Plus grave, les experts dénoncent la déficience du projet retenu : « Le principal objectif d’un nouvel abri était de permettre le démantèlement du vieux sarcophage et l’extraction de tous les combustibles nucléaires », explique Nikolay Karpan, ingénieur de la centrale depuis 1969 puis liquidateur des conséquences de l’accident de 1986 à 1989, présentement directeur des programmes d’expertise du Parti national de Tchernobyl. « Mais ce but a été totalement perdu de vue, et le projet actuel n’est qu’une coque vide, un hangar, qui ne prévoit aucun mécanisme de démontage, pas plus qu’il ne permet de protéger les gens qui travailleront à l’intérieur. À l’heure actuelle, le principal danger réside dans la poussière radioactive, qui provoque des irradiations interne lorsqu’elle est inhalée ».

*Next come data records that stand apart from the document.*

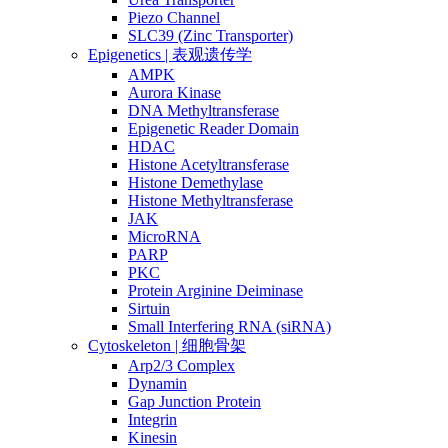
Piezo Channel
SLC39 (Zinc Transporter)
Epigenetics | 表观遗传学
AMPK
Aurora Kinase
DNA Methyltransferase
Epigenetic Reader Domain
HDAC
Histone Acetyltransferase
Histone Demethylase
Histone Methyltransferase
JAK
MicroRNA
PARP
PKC
Protein Arginine Deiminase
Sirtuin
Small Interfering RNA (siRNA)
Cytoskeleton | 细胞骨架
Arp2/3 Complex
Dynamin
Gap Junction Protein
Integrin
Kinesin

Un quart de siècle après la catastrophe, c’est effectivement l’absorption interne d’éléments radioactifs qui menace les employés de la centrale, mais aussi les milliers de personnes vivant dans les zones contaminées. Au-delà de la « zone d’exclusion », évacuée au lendemain de l’accident, sur des centaines de kilomètres carrés toujours peuplés, les sols ont absorbé les rejets toxiques libérés par le réacteur endommagé. Depuis, les habitants de ces régions s’exposent à travers la nourriture : champignons, baies et lait tiré des vaches qui pâturent librement sont porteurs de radionucléides. « 70 à 95 % des irradiations aujourd’hui sont internes, contre 5 à 30% externes », précise Valery Kashparov, directeur de l’Institut ukrainien de radiologie agricole. « On n’a pas de diagnostic officiellement reconnu, mais les enfants des zones contaminées ont un système immunitaire affaibli, présentent souvent des insuffisances de croissance », se désole Olga Vassilenko, médecin au centre médical français de Kiev, Les enfants de Tchernobyl.

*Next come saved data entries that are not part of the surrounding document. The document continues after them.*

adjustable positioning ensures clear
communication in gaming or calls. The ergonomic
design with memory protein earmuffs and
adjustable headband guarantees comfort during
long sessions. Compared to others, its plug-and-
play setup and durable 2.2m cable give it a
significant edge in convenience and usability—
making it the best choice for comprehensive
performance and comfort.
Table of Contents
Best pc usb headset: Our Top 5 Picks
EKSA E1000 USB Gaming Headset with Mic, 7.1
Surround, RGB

Ivan Nevmerzhitski, médecin en chef de l’hôpital de Lipniki, dans la région de Jitomir, s’inquiète : « Les cas de cancers de l’estomac et du poumon ont augmenté ces 25 dernières années, et une bronchite se soigne pendant des semaines maintenant, car les gens n’ont plus d’immunité. Selon moi, c’est directement lié à l’irradiation par la nourriture ».

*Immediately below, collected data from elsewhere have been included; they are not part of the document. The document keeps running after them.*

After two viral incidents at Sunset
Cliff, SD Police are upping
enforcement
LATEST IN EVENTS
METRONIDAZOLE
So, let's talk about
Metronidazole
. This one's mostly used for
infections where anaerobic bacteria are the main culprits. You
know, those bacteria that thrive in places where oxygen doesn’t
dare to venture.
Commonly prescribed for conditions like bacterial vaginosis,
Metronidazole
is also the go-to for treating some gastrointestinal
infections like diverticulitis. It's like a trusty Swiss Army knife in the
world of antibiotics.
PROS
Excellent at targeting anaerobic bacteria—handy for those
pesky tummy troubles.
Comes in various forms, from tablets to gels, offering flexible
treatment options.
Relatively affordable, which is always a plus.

Les produits vendus dans les supermarchés sont strictement contrôlés, mais pas ceux bradés à la sauvette par les paysans eux-mêmes, sur les bords de route. Ni ceux que les villageois consomment au quotidien. Selon des analyses menées par Green Peace, dans certaines régions, comme celle de Rivnenska (nord-ouest du pays, à 250 km de la centrale), la concentration de césium 137 dans le lait peut monter jusqu’à 16 fois le niveau acceptable, tandis que 73% des pâturages sont contaminés.